Problem to solve
Dropping every picture, set down exactly the lines in the entries below, starting with the line with "Table 3. E ff" and going on through the line with "Figure 3. ( a".

[Source records]
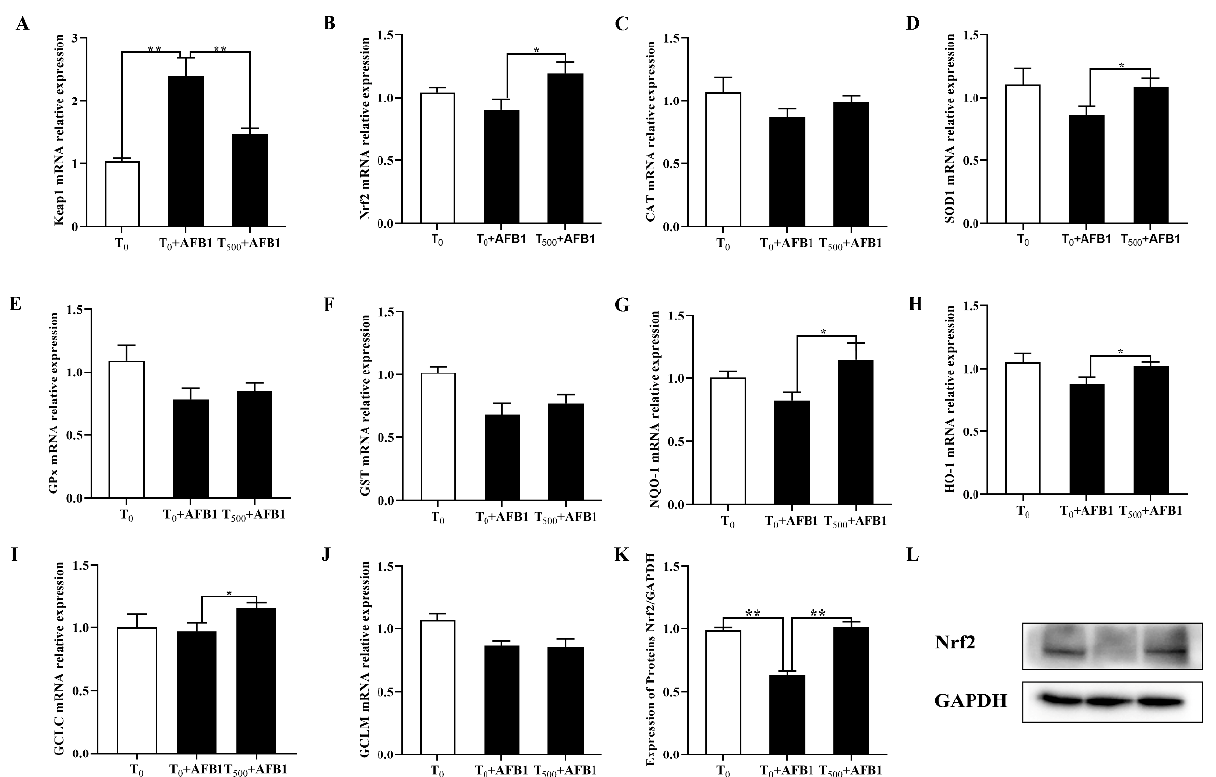
Figure 4. mRNA and protein expression of genes related to Nrf2-ARE signaling pathway in the ileum of ducks ( Anas PlatyrhynchosI ) exposed to AFB1 at 70 days. T 0 : the control group, T 0 + AFB1: AFB1 group; T 500 + AFB1: curcumin + AFB1 group. Keap1, Kelch-like ECH-associated protein ( A ); Nrf2, Nuclear factor erythroid 2-related factor 2 ( B ); CAT, Catalase ( C ); SOD, Superoxide dismutase ( D ); GPx, Glutathione peroxidase (E); GST, Glutathione S-transferase ( F ); NQO1, NAD(P)H quinone oxidoreductase 1 ( G ); HO-1, Heme oxygenase 1 ( H ); GCLC, Glutamate cysteine ligase catalyzes subunits ( I ); GCLM, Glutamic acid cysteine ligase modified subunit ( G ); GAPDH, Glyceraldehyde-3-phosphate dehydrogenase ( K ). Genes including the enzymatic antioxidant system (CAT, SOD1, GPX and GST) and phase II detoxification enzymes (NQO-1, HO-1, GCLC and GCLM). The relative expression of Nrf2 protein in the ileum were expressed as the ratio of band intensity of the target protein to internal reference (GAPDH) ( K , L ). Values were expressed as Mean ± SEM ( n = 15), and * means p < 0.05, ** means p < 0.01.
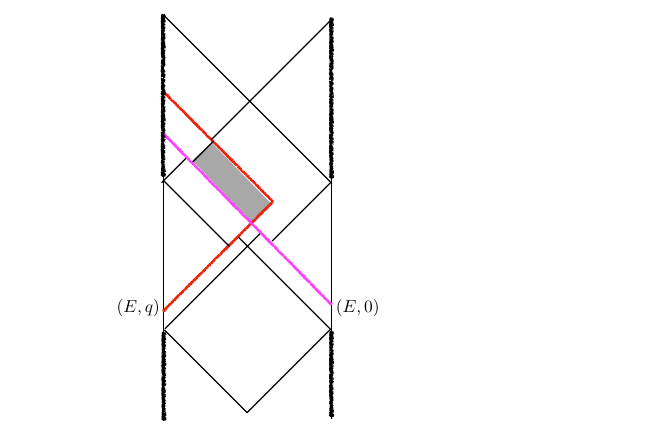
Figure 8 . Collision between a charged particle and a neutral particle carrying the same energy. The post-collision region is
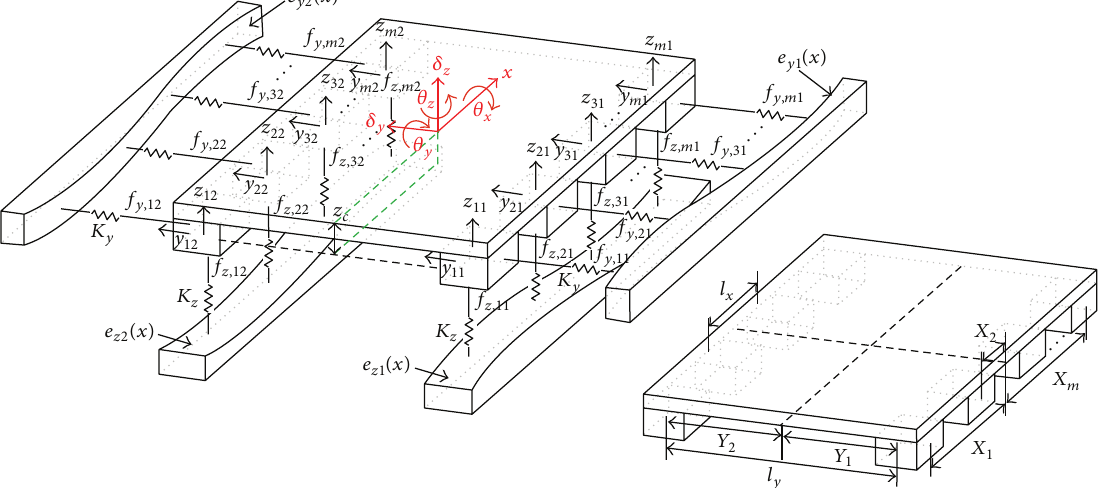
Figure 9: Analytic model for estimating 5-DOF motion errors.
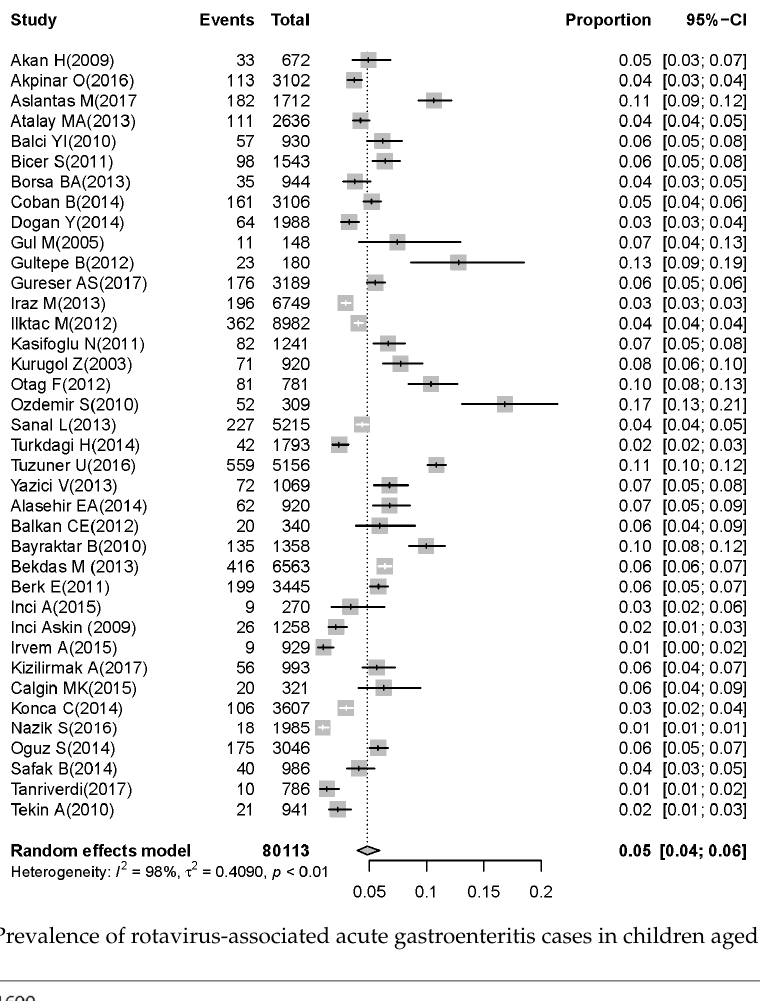
Figure 3. Prevalence of rotavirus-associated acute gastroenteritis cases in children aged 0 – 2 years.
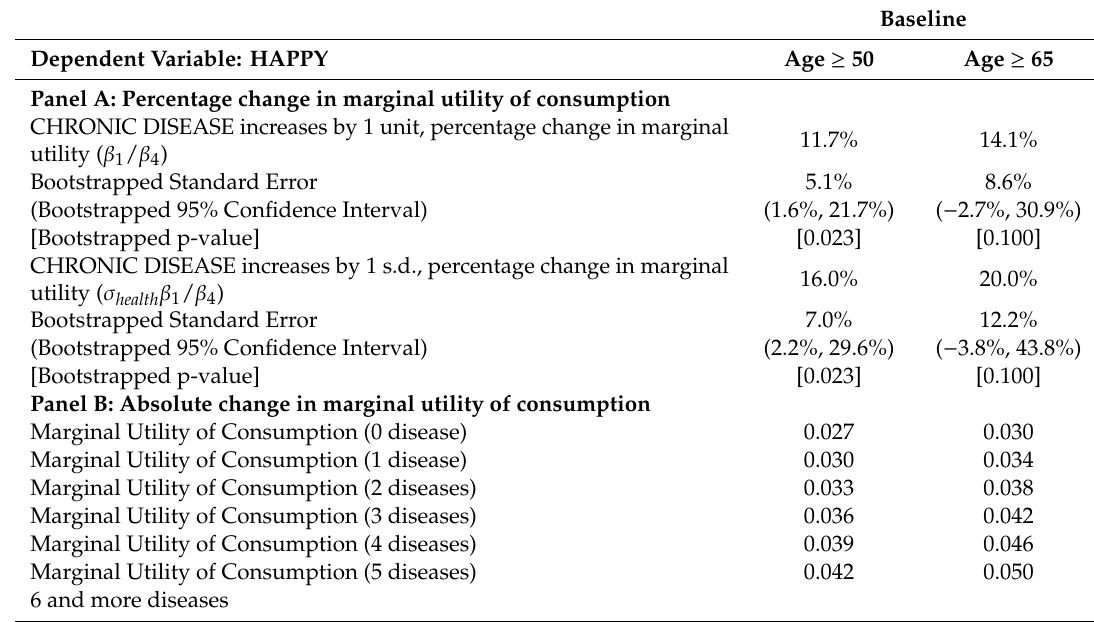
Table 3. E ff ect of health status on marginal utility of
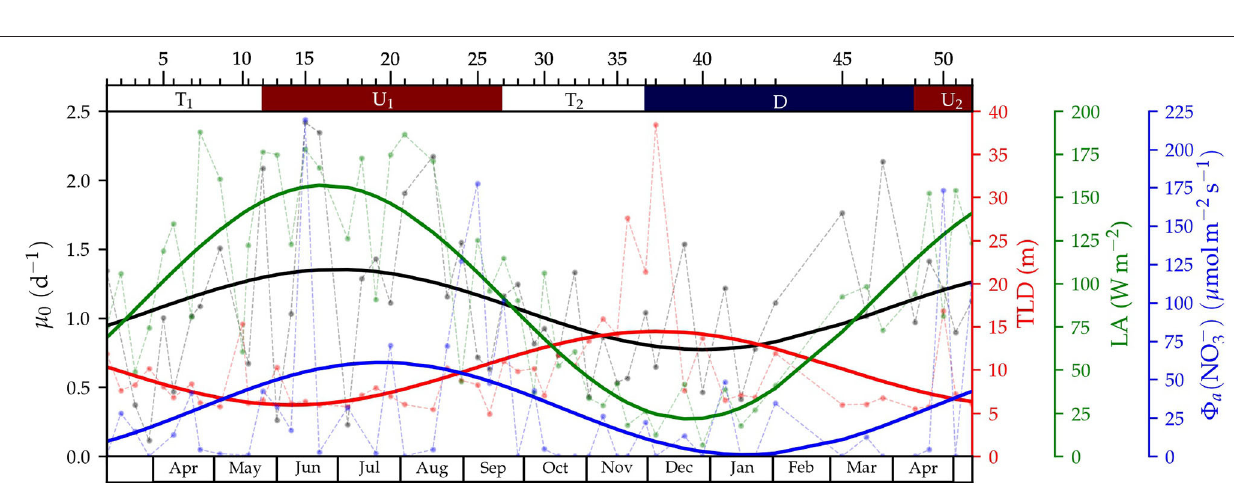
lower values were computed for the transitional T 2 (0.72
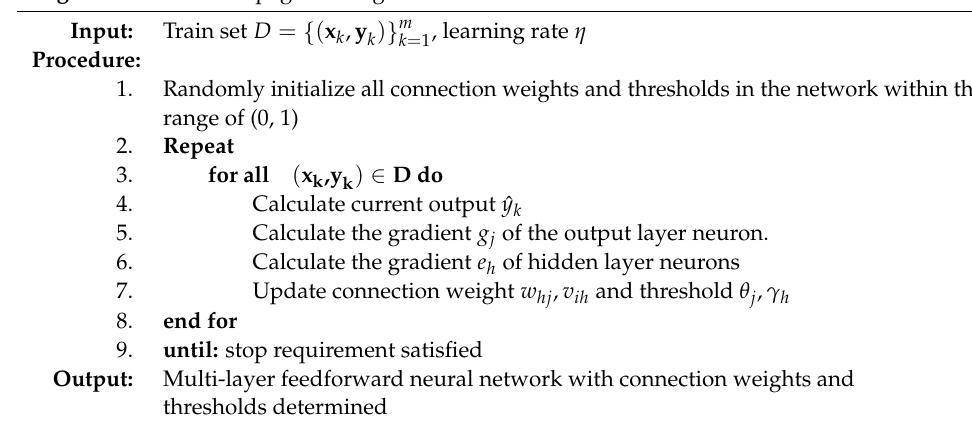
Algorithm 1. Back Propagation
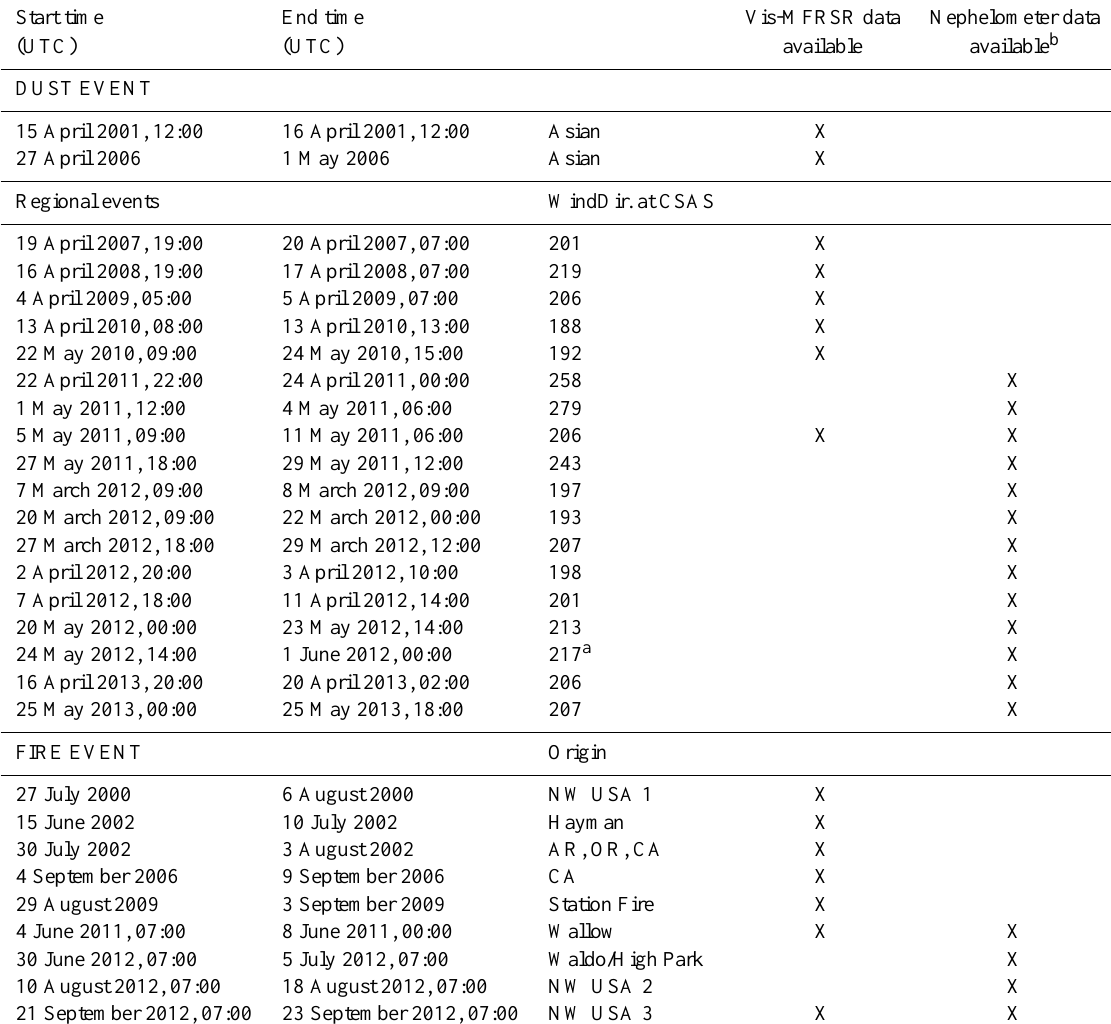
Table 1. Dust and biomass-burning events observed at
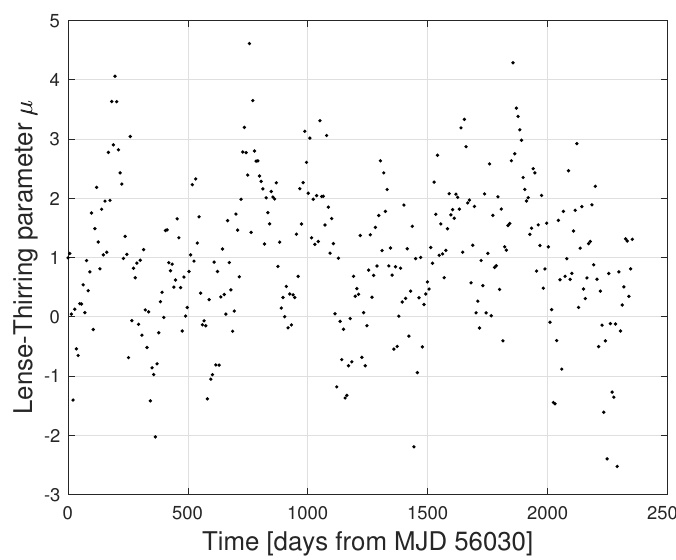
Figure 3. The Lense-Thirring parameter µ estimated, arc by arc, in the time span of our analysis. For the mean value we obtained µ = 0.99 ± 0.13 (at a 95% confidence level). The standard deviation of these residuals is about 1.20; this large value is due to the unmodeled periodic effects. The GGM05S model was considered for the background gravitational field of the Earth.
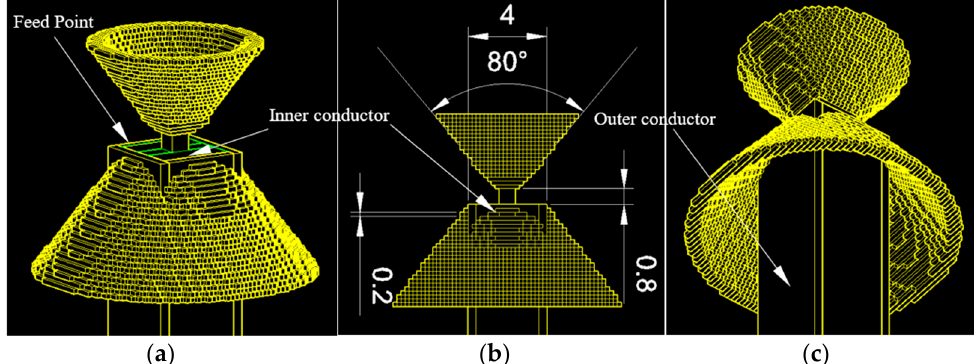
Figure 3. ( a ) An isometric view close to the antenna feeding point (from an upper looking angle), yellow and green colors indicate metal and dielectric material; ( b ) the front-view and dimensions in mm; ( c ) another isometric view from a lower looking angle.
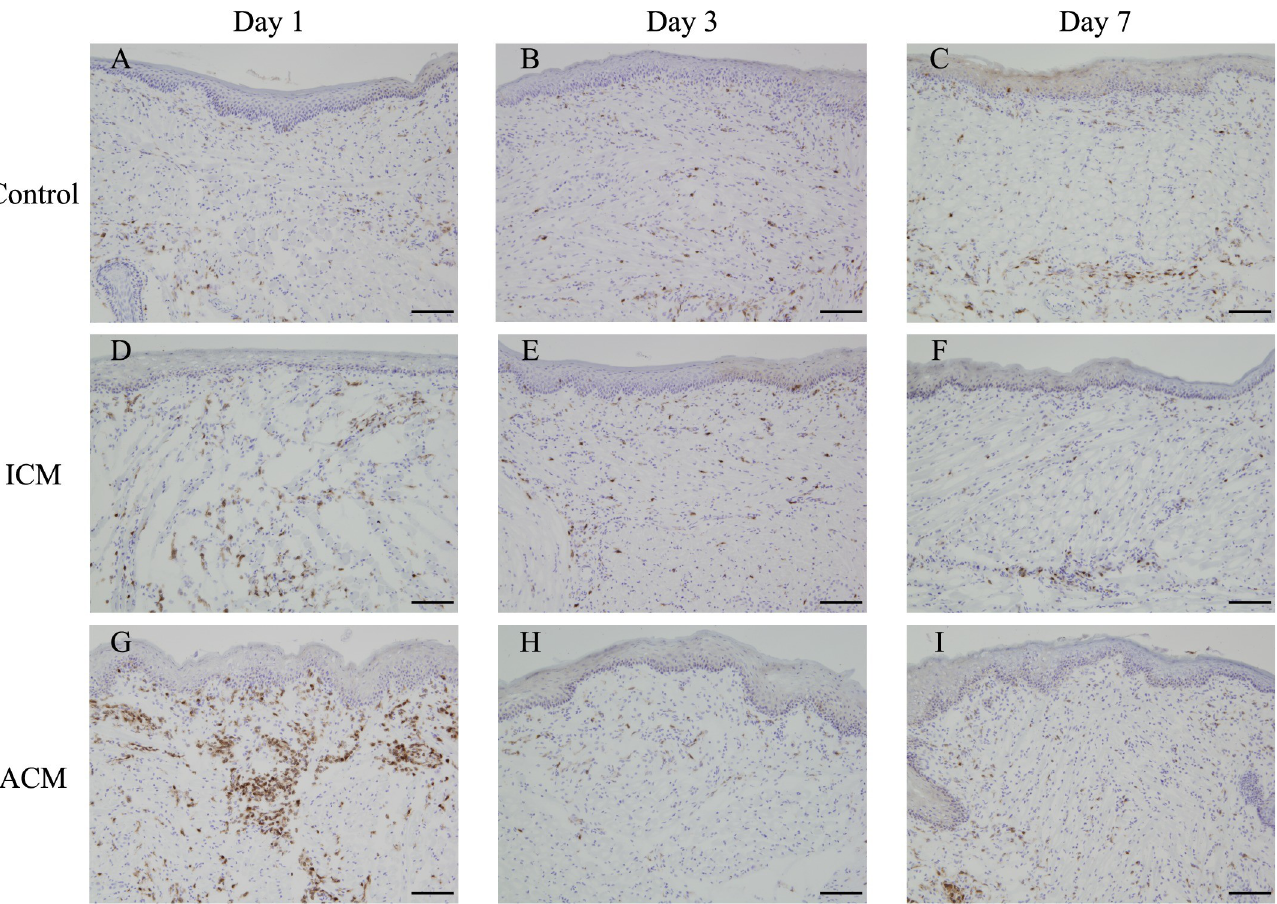
Fig 4. Immunohistochemical analyses of antigen-presenting cells in the oral mucosa of Ni-induced allergic mice. Frozen buccal mucosa sections were stained with anti-F4/80 antibodies at days 1, 3, and 7 after challenge. At day 1 after challenge, abundant infiltration of macrophages into the epithelial basal layer and the upper dermis was observed in ACM mice (G). Scale bar = 10 μ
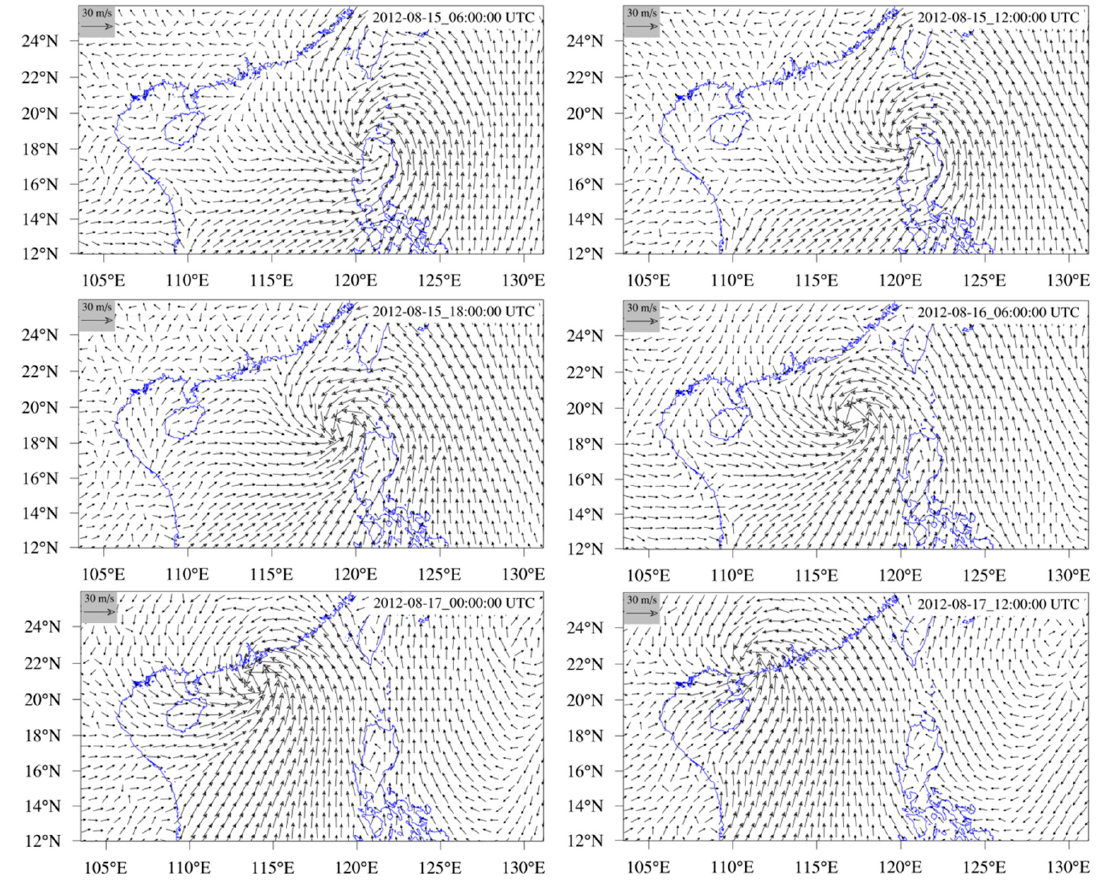
Figure 5. Spatial distribution of the wind field influenced by typhoon Kai-tak.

Task answer
Table 3. E ff ect of health status on marginal utility of
lower values were computed for the transitional T 2 (0.72
Algorithm 1. Back Propagation
Table 1. Dust and biomass-burning events observed at
Figure 3. The Lense-Thirring parameter µ estimated, arc by arc, in the time span of our analysis. For the mean value we obtained µ = 0.99 ± 0.13 (at a 95% confidence level). The standard deviation of these residuals is about 1.20; this large value is due to the unmodeled periodic effects. The GGM05S model was considered for the background gravitational field of the Earth.
Figure 3. ( a ) An isometric view close to the antenna feeding point (from an upper looking angle), yellow and green colors indicate metal and dielectric material; ( b ) the front-view and dimensions in mm; ( c ) another isometric view from a lower looking angle.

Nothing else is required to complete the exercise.